[LONDON] Europe's main stock markets rebounded on Wednesday, taking a step back from geopolitical tensions to refocus on economic and corporate news.
The region's equities had fallen Tuesday with airlines and hotel groups hit by a US travel warning and the downing of a Russian fighter jet by Turkey.
While Asian markets retreated, mirroring a sell-off in tourism-linked firms in the United States overnight, the sector helped to lift European bourses, Thomas Cook notably advancing 11.4 per cent on its first annual net profit for five years, more than overturning 7 per cent losses over two previous sessions.
Russo-Turkish tensions in the wake of the jet downing sent oil prices up on concern about supplies in the crude-rich Middle East region but failed to make a fresh dent in European equities.
"European equities are positive," said Accendo Markets analyst Mike van Dulken.
At the close, London's benchmark FTSE 100 index had risen 1.0 per cent, as a British government budget update announced fresh public spending cuts while shelving a plan to cut welfare payments for the poorest and sparing the police from savings after the Paris attacks.
In the eurozone, Frankfurt's DAX 30 closed up 2.2 per cent with Volkswagen and Allianz leading the gainers - both adding almost 4 per cent, while the Paris CAC 40 index was also up 1.4 per cent compared with Tuesday's close, while Milan gained 1.1 per cent.
European markets rose "after the escalation of tensions between Russia and Turkey proved short-lived", noted Rebecca O'Keeffe, head of investment at stockbroker Interactive Investor.
In foreign exchange activity, the euro nudged down to US$1.0582 as Capital Economics speculated that "the prospect of a historically large divergence between US and euro-zone monetary policy looks set to push the euro below parity versus the US dollar for the first time since late 2002."
Earlier on Wednesday, Turkish President Recep Tayyip Erdogan sought to play down tensions with Russia after Turkey's downing of the Russian plane sparked fears among NATO allies of a wider conflict.
Despite those concerns, traders took heart from a Standard and Poor's report which found "the latest indicators show that stronger domestic demand is overcoming soft exports, which suggests that the eurozone upturn continues to forge ahead."
The ratings agency added that consumers in the eurozone had provided "a welcome boost" to growth, especially in Germany, while detecting that shoppers were starting to spend more elsewhere, too.
British homebuilders headed FTSE 100 risers.
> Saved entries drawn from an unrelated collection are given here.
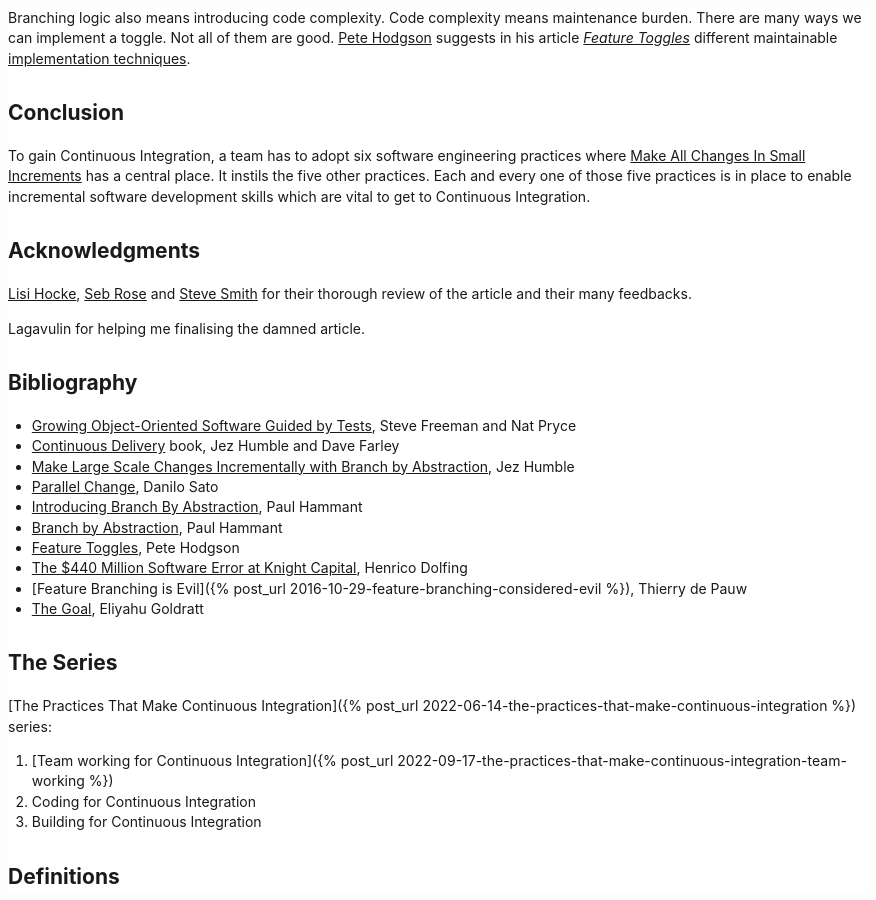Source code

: Branching logic also means introducing code complexity. Code complexity means maintenance burden. There are many ways we can implement a toggle. Not all of
them are good. [Pete Hodgson](https://twitter.com/ph1) suggests in his article [*Feature Toggles*](https://martinfowler.com/articles/feature-toggles.html) different maintainable [implementation techniques](https://martinfowler.com/articles/feature-toggles.html#ImplementationTechniques).

## Conclusion

To gain Continuous Integration, a team has to adopt six software engineering practices where [Make All Changes In Small Increments](#practice-5-make-all-changes-in-small-increments) has a central place. It instils the five other practices. Each and every one of those five practices is in place to enable incremental software development skills which are vital to get to Continuous Integration.

## Acknowledgments

[Lisi Hocke](https://twitter.com/lisihocke), [Seb Rose](https://twitter.com/sebrose) and [Steve Smith](https://twitter.com/SteveSmith_Tech) for their thorough review of the article and their many feedbacks.

Lagavulin for helping me finalising the damned article.

## Bibliography

- [Growing Object-Oriented Software Guided by Tests](https://www.goodreads.com/book/show/4268826-growing-object-oriented-software-guided-by-tests), Steve Freeman and Nat Pryce
- [Continuous Delivery](https://www.goodreads.com/book/show/8686650-continuous-delivery) book, Jez Humble and Dave Farley
- [Make Large Scale Changes Incrementally with Branch by Abstraction](https://continuousdelivery.com/2011/05/make-large-scale-changes-incrementally-with-branch-by-abstraction/), Jez Humble
- [Parallel Change](https://martinfowler.com/bliki/ParallelChange.html), Danilo Sato
- [Introducing Branch By Abstraction](https://paulhammant.com/blog/branch_by_abstraction.html), Paul Hammant
- [Branch by Abstraction](https://www.branchbyabstraction.com/), Paul Hammant
- [Feature Toggles](https://martinfowler.com/articles/feature-toggles.html), Pete Hodgson
- [The $440 Million Software Error at Knight Capital](https://www.henricodolfing.com/2019/06/project-failure-case-study-knight-capital.html), Henrico Dolfing
- [Feature Branching is Evil]({% post_url 2016-10-29-feature-branching-considered-evil %}), Thierry de Pauw
- [The Goal](https://www.goodreads.com/book/show/113934.The_Goal), Eliyahu Goldratt

## The Series

[The Practices That Make Continuous Integration]({% post_url 2022-06-14-the-practices-that-make-continuous-integration %}) series:

1. [Team working for Continuous Integration]({% post_url 2022-09-17-the-practices-that-make-continuous-integration-team-working %})
2. Coding for Continuous Integration
3. Building for Continuous Integration

## Definitions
The sector won a major boost as finance minister George Osborne prepared to unveil a scheme to build 400,000 new homes deemed by the government to be affordable.
Ahead of the update, homebuilders Taylor Wimpey and Persimmon surged by more than 6 per cent in value before settling at mid-afternoon rises of around 3.4 per cent.
US stocks were ahead, just barely, on mixed jobless and spending data in the last trading session ahead of the Thanksgiving holiday.